◆ **WHAT NEEDS TO BE DONE**:
Reproduce each of the following rows word for word, in the same order and layout.

◆ **DATA UNDER STUDY**:
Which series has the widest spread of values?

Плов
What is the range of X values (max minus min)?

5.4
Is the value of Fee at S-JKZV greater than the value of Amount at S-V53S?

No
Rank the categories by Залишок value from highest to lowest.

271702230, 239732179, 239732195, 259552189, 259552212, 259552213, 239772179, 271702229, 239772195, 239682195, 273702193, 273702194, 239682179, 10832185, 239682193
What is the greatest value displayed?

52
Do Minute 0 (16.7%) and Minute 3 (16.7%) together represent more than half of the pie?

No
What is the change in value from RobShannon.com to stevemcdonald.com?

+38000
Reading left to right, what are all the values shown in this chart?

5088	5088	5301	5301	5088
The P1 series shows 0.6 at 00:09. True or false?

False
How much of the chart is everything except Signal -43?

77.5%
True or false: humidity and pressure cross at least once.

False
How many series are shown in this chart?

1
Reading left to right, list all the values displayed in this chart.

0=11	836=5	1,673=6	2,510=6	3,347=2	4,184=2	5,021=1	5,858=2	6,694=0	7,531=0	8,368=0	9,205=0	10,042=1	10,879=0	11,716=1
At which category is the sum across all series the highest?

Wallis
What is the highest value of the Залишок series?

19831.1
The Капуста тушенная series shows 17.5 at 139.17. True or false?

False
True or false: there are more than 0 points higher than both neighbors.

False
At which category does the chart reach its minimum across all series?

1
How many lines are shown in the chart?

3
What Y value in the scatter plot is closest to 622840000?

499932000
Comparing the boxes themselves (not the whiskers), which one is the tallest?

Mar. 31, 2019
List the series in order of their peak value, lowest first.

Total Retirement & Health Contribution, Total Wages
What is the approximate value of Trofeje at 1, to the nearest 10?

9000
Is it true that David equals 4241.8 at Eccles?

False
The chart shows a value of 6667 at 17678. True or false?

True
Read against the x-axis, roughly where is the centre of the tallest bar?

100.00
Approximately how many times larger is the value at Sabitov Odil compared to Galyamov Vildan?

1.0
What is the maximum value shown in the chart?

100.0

◆ **EXERCISE RESULT**:
Which series has the widest spread of values?

Плов
What is the range of X values (max minus min)?

5.4
Is the value of Fee at S-JKZV greater than the value of Amount at S-V53S?

No
Rank the categories by Залишок value from highest to lowest.

271702230, 239732179, 239732195, 259552189, 259552212, 259552213, 239772179, 271702229, 239772195, 239682195, 273702193, 273702194, 239682179, 10832185, 239682193
What is the greatest value displayed?

52
Do Minute 0 (16.7%) and Minute 3 (16.7%) together represent more than half of the pie?

No
What is the change in value from RobShannon.com to stevemcdonald.com?

+38000
Reading left to right, what are all the values shown in this chart?

5088	5088	5301	5301	5088
The P1 series shows 0.6 at 00:09. True or false?

False
How much of the chart is everything except Signal -43?

77.5%
True or false: humidity and pressure cross at least once.

False
How many series are shown in this chart?

1
Reading left to right, list all the values displayed in this chart.

0=11	836=5	1,673=6	2,510=6	3,347=2	4,184=2	5,021=1	5,858=2	6,694=0	7,531=0	8,368=0	9,205=0	10,042=1	10,879=0	11,716=1
At which category is the sum across all series the highest?

Wallis
What is the highest value of the Залишок series?

19831.1
The Капуста тушенная series shows 17.5 at 139.17. True or false?

False
True or false: there are more than 0 points higher than both neighbors.

False
At which category does the chart reach its minimum across all series?

1
How many lines are shown in the chart?

3
What Y value in the scatter plot is closest to 622840000?

499932000
Comparing the boxes themselves (not the whiskers), which one is the tallest?

Mar. 31, 2019
List the series in order of their peak value, lowest first.

Total Retirement & Health Contribution, Total Wages
What is the approximate value of Trofeje at 1, to the nearest 10?

9000
Is it true that David equals 4241.8 at Eccles?

False
The chart shows a value of 6667 at 17678. True or false?

True
Read against the x-axis, roughly where is the centre of the tallest bar?

100.00
Approximately how many times larger is the value at Sabitov Odil compared to Galyamov Vildan?

1.0
What is the maximum value shown in the chart?

100.0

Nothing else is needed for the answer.